Ask Peter Gilbert about the biggest challenge in offering humanities programs in Vermont and he immediately brings up the state’s famously wintry weather.
“The weather is a challenge,” he says, laughing. “We sometimes have to cancel programs because of a big snowstorm.”
In Vermont, it isn’t just the snow. It’s the rural nature of the state itself, says Gilbert, who, as a former sled-dog musher and director of the Vermont Humanities Council in Montpelier since 2002, doesn’t mind the winter a bit. “Programs have to be decentralized. You can’t do them in one place and expect to draw a large number of people.”
But the small state, with its population spread thinly across its 251 towns, villages, and small cities—the largest, Burlington, has a population of around 38,000—has advantages too. “Our small communities are so vital and our people so civically engaged,” Gilbert says. “Individuals really feel that they can make a difference here.”
Those advantages include being able to draw from an enviable pool of talent for council programs. Joseph Ellis, James M. McPherson, Ken Burns, David Macaulay, and Anthony Zinni are just a few of the luminaries who have participated. “Vermont is a special place that people want to visit,” Gilbert says. “Lots of people have connections here. They live here; they have second homes or friends here; they vacation here. We benefit from that.”
Vermonters are now benefiting from the council’s First Wednesdays program, which was created by Gilbert, with the program’s director, Aline White. White worked for the Montpelier library, and one day when she was returning some books to Gilbert at the council’s offices, he told her he dreamt of creating a regular lecture program “so that all Vermonters would have access to free, regular programming near to them.” White, who is a consultant to the council, and Gilbert work to shape an “eclectic, compelling series,” Gilbert says. “There should be something for everyone.”
Over the next year, the First Wednesdays lecture series will offer seventy-two opportunities for Vermonters to attend a lecture on the first Wednesday of each month at libraries all around the state. Programs include: “Hamlet Contemplates the Bust of Aristotle,” “The Intimate Privilege of Being with the Dying,” “Why Stephen King Still Matters,” “Iran and the Obama Administration,” and “In Search of Nirvana: Rock-’n’-Roll Religion.”
Gilbert said he knew First Wednesdays was succeeding when he ran into a man on the street in Montpelier who said that his favorite First Wednesdays programs were the ones he knew absolutely nothing about. “I thought that was great,” Gilbert says. “He attends because he’s confident he’ll learn something.”

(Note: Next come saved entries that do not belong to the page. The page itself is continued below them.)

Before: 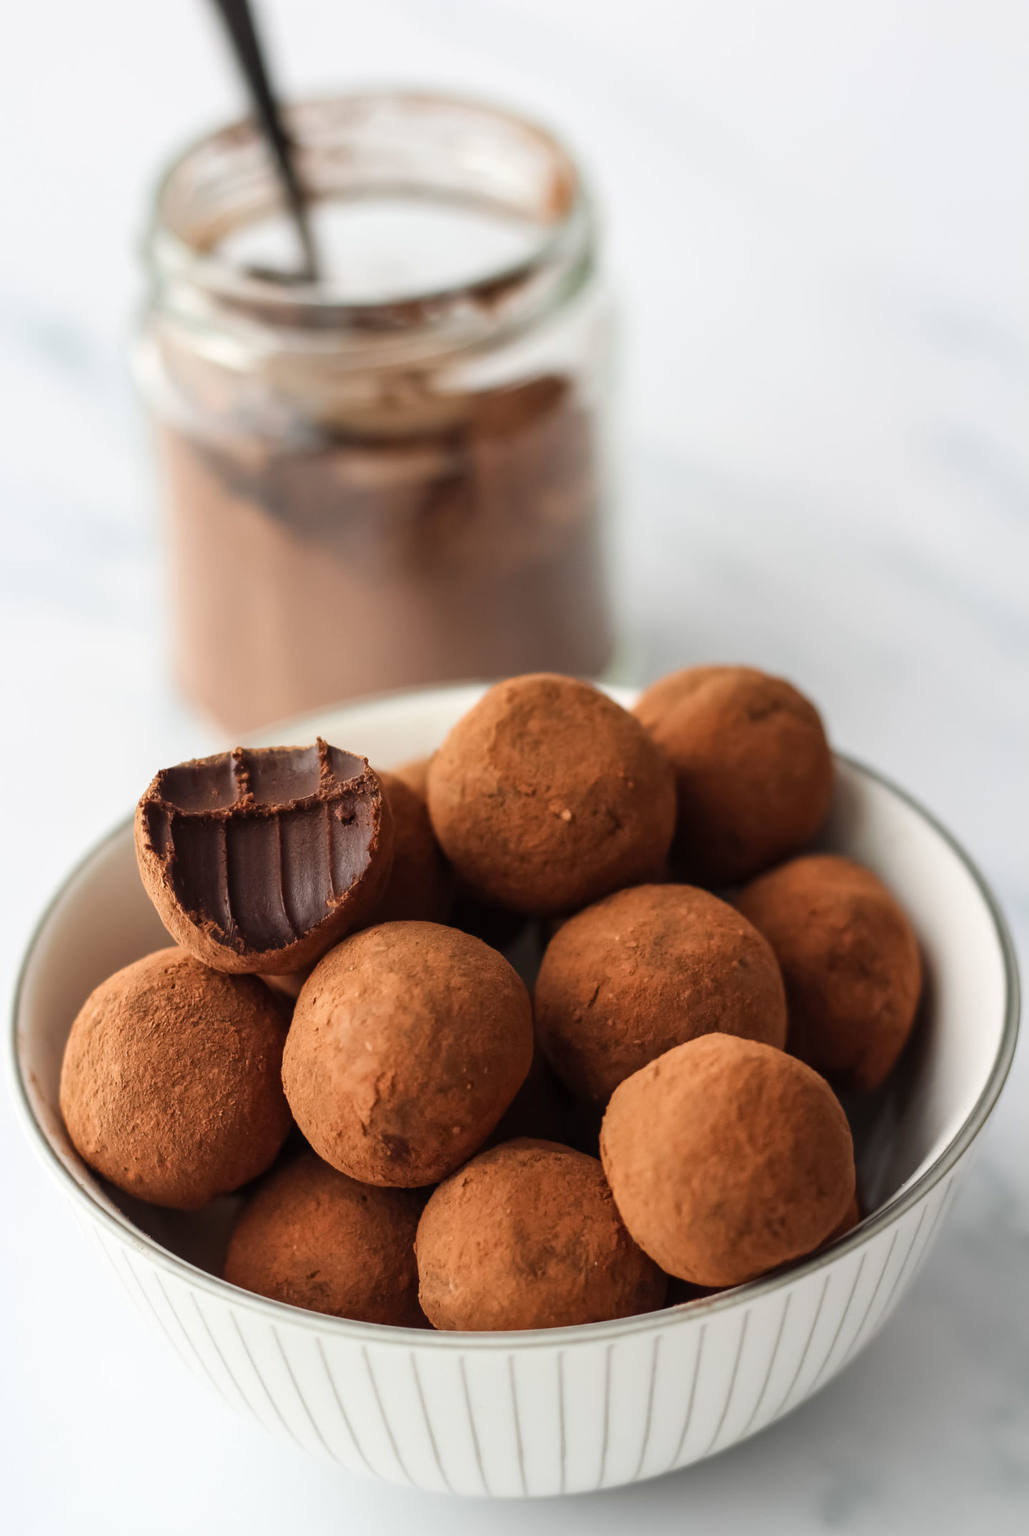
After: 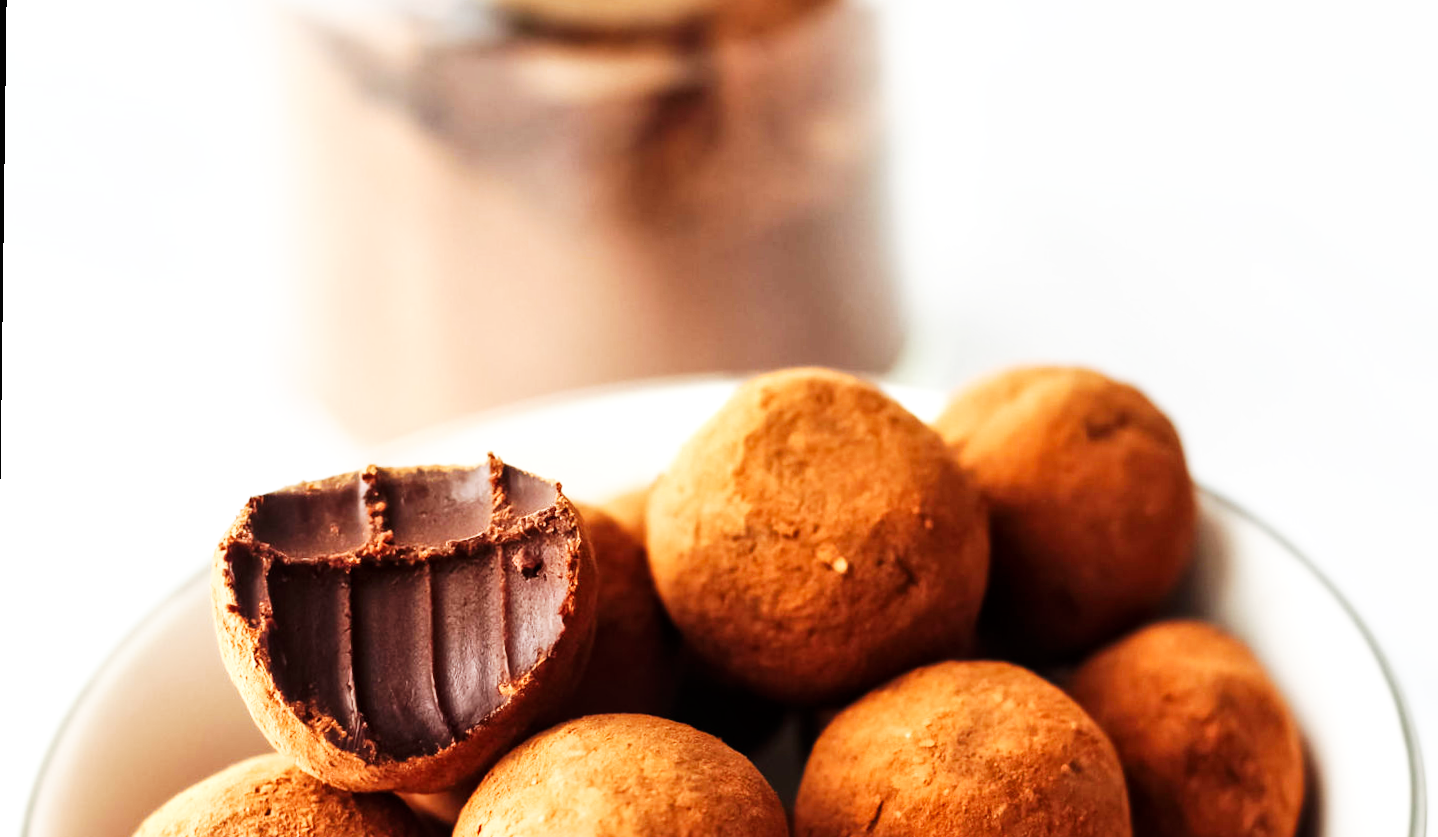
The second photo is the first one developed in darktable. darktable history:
exposure: black level correction -0.001, exposure 0.08 EV, compensate highlight preservation false
local contrast: mode bilateral grid, contrast 20, coarseness 50, detail 120%, midtone range 0.2
rotate and perspective: rotation 0.679°, lens shift (horizontal) 0.136, crop left 0.009, crop right 0.991, crop top 0.078, crop bottom 0.95
crop and rotate: top 23.84%, bottom 34.294%
base curve: curves: ch0 [(0, 0) (0.007, 0.004) (0.027, 0.03) (0.046, 0.07) (0.207, 0.54) (0.442, 0.872) (0.673, 0.972) (1, 1)], preserve colors none
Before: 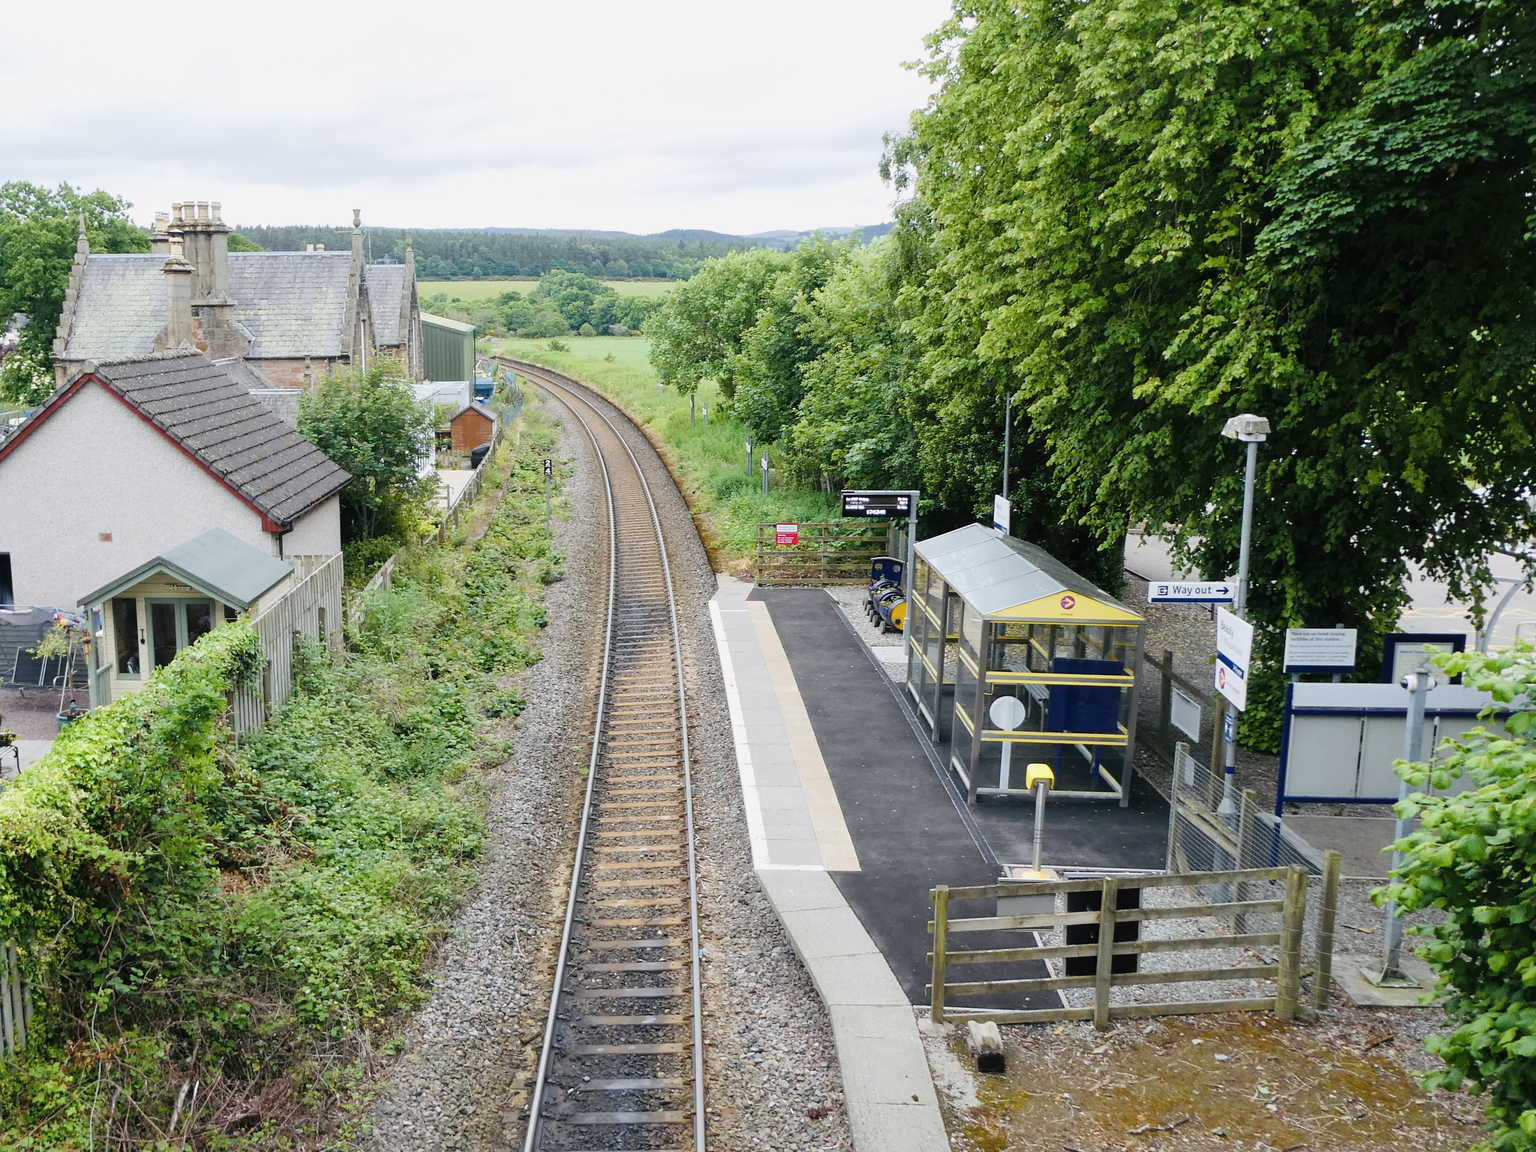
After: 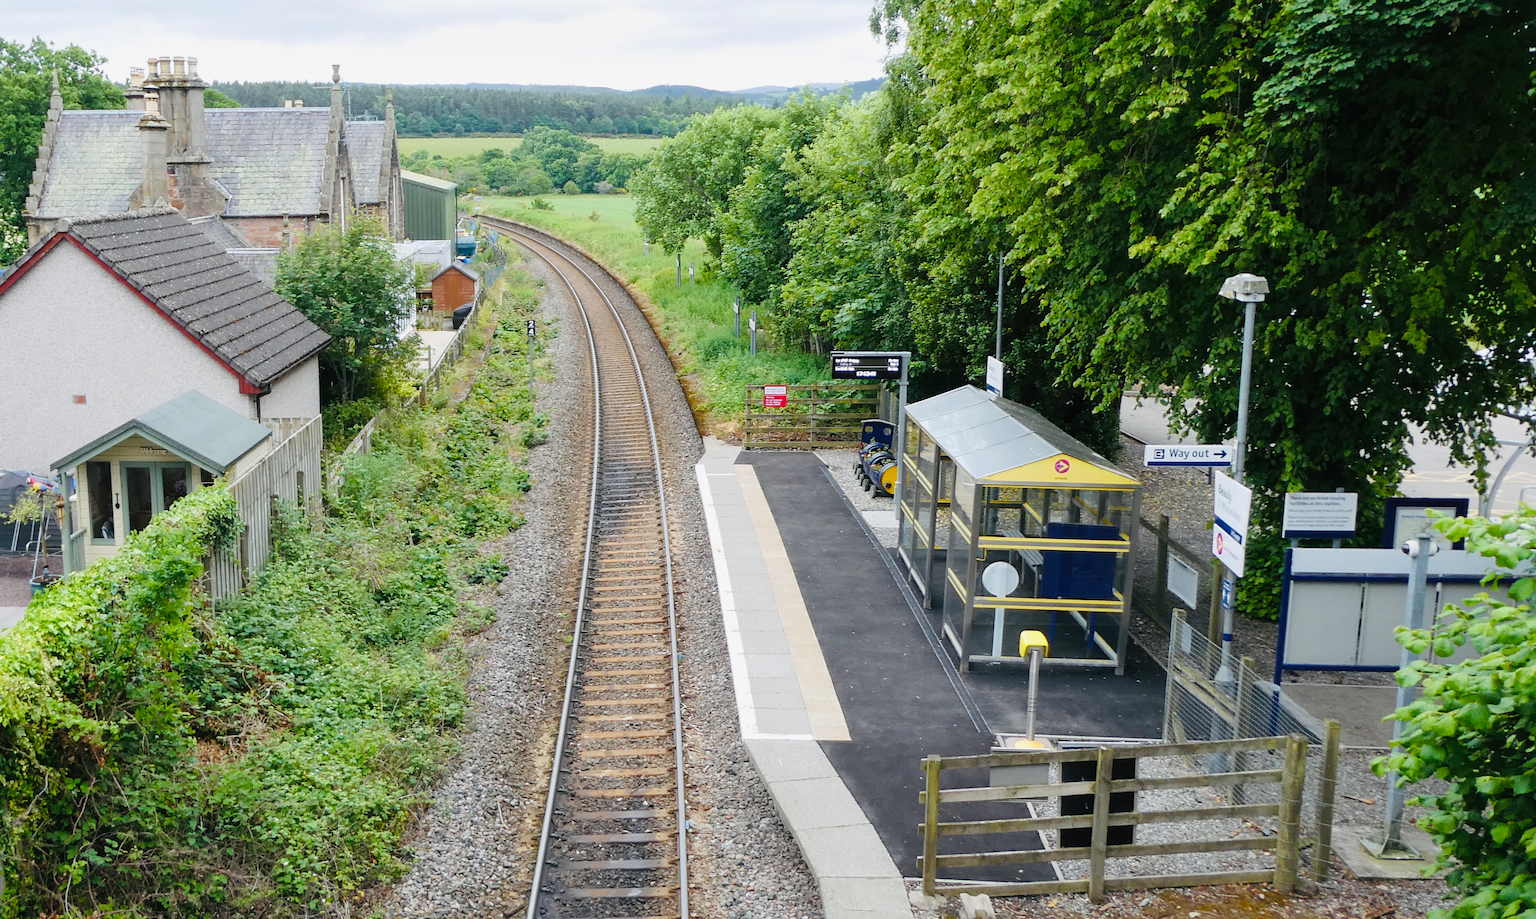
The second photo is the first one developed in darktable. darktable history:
tone equalizer: mask exposure compensation -0.486 EV
crop and rotate: left 1.849%, top 12.73%, right 0.227%, bottom 9.082%
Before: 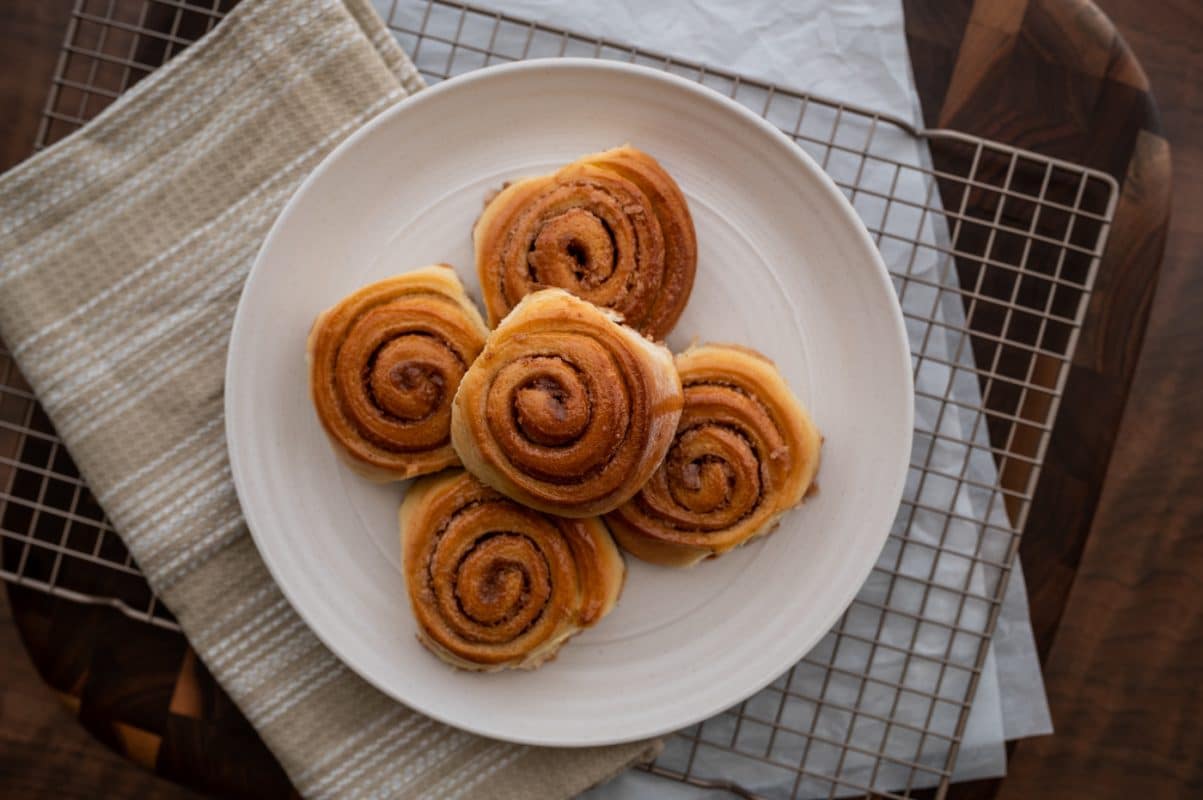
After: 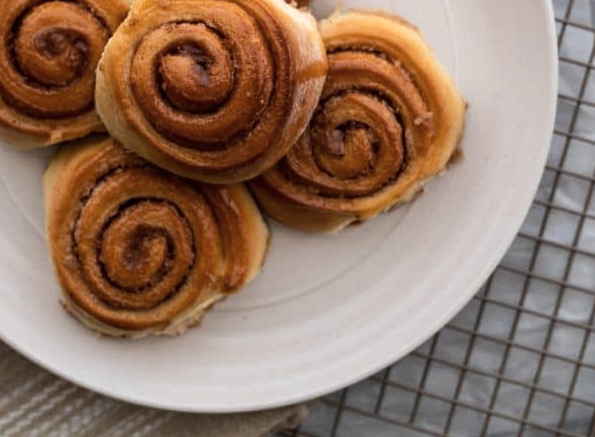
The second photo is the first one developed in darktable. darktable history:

A former litigator and teacher of English and history at Phillips Academy, in Andover, Massachusetts, Gilbert also has been senior assistant to the president and associate provost at Dartmouth College. Since 1992, Gilbert has served as Robert Frost’s literary executor.
An avid reader and writer whose sunny Montpelier office is filled with art by contemporary Vermont painters and figurines of the American presidents, Gilbert also shares his and the council’s interests with the state through his commentaries on history and literature on Vermont Public Radio. Those interests include stone-wall building—Gilbert is currently building a stone wall on his property—and international travel. Gilbert is a former rock climber and mountaineer.
This fall, as part of Vermont Reads, a statewide, one-book community reading program, sixty Vermont communities are participating in discussions and programming related to When the Emperor Was Divine by Julie Otsuka. And addressing a topic of great importance to the residents of a once primarily agricultural state now enriched by gourmet eateries, small organic producers, and the localvore movement, the council’s annual conference this year offers “Food for Thought,” looking at food and the future, and literary, artistic, religious, and cultural aspects of food, as well as hosting cooking demonstrations and tastings.
“I see our mission as engaging members of the public when books and curiosity and learning haven’t necessarily been a part of their experience,” Gilbert says. “The humanities keep us alive. They help us make order and meaning out of our lives, out of the narrative we’re in the midst of—our own. The experience may be vicarious through literature or knowing history, but it can inform how you look at and understand the present.”